Gov. Nathan Deal highlighted the senator’s leadership during the 9/11 terrorist attacks and the subsequent U.S. war on terror, and said history will remember Chambliss as a great Georgia leader. U.S. Sen. Johnny Isakson, R-Ga., said the retiring public servant “is a true statesman.”

“I will remember him as a friend,” Deal’s statement said.

Loree Anne Thompson, communications director for U.S. Rep. Doug Collins, R-Ga., said the congressman wishes Chambliss well in his next endeavor.

“It has been an honor to have him represent our interests in Washington,” Thompson said.

Rep. Carl Rogers, R-Gainesville, said he knows Chambliss and wasn’t surprised by the decision. Rogers said he thinks Chambliss feels that he has done all he can and wants to pass the torch.

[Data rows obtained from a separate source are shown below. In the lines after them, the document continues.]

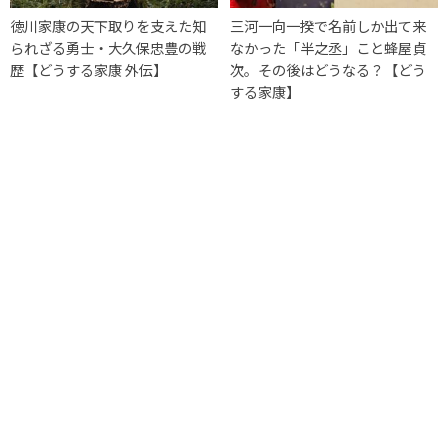
徳川家康の天下取りを支えた知
三河一向一揆で名前しか出て来
られざる勇士・大久保忠豊の戦
なかった「半之丞」こと蜂屋貞
歴【どうする家康 外伝】
次。その後はどうなる？【どう
する家康】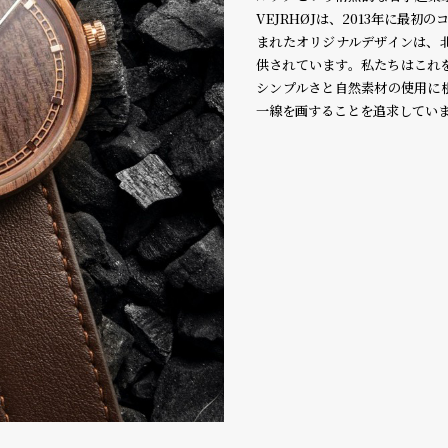
VEJRHØJは、2013年に最
まれたオリジナルデザインは、
供されています。私たちはこれを「#
シンプルさと自然素材の使用に
一線を画することを追求してい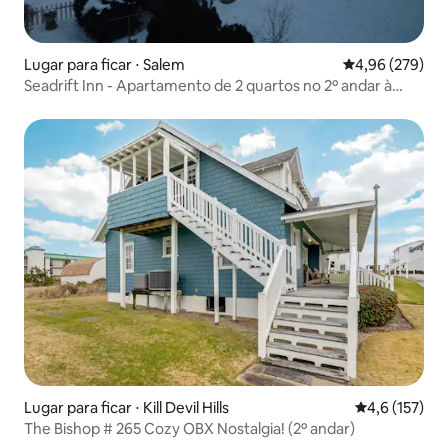
Lugar para ficar ⋅ Salem
4,96 de uma ava
4,96 (279)
Seadrift Inn - Apartamento de 2 quartos no 2º andar à
beira-mar!
Lugar para ficar ⋅ Kill Devil Hills
4,6 de uma av
4,6 (157)
The Bishop # 265 Cozy OBX Nostalgia! (2º andar)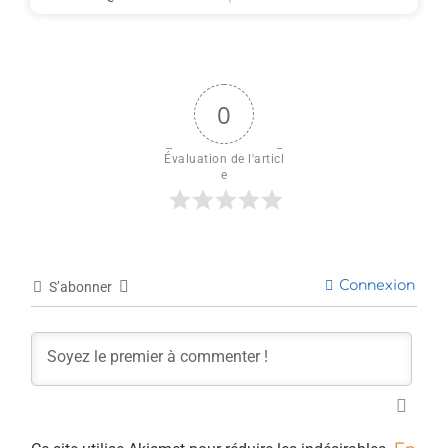
0
Évaluation de l'articl
e
Connexion
S’abonner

“He’s burned out and ready to come home to Georgia,” Rogers said.

The open seat will allow some people to move up the political ladder, with names are already being floated by media outlets. Atlantic magazine already has reported that U.S. Reps. Tom Price, Phil Gingrey and Tom Graves, all Republicans, were possible contenders.

Democrats also see Chambliss’ retirement as opportunity for the party to pick up the seat in 2014.

“There is no question that Georgia is on the way to turning blue,” said Mike Berlon, Democratic Party of Georgia chairman, in a statement. “We’re looking forward to next year.”

So is Bullock.

“The 2014 election looks far more interesting than we thought it was going to be,” he said.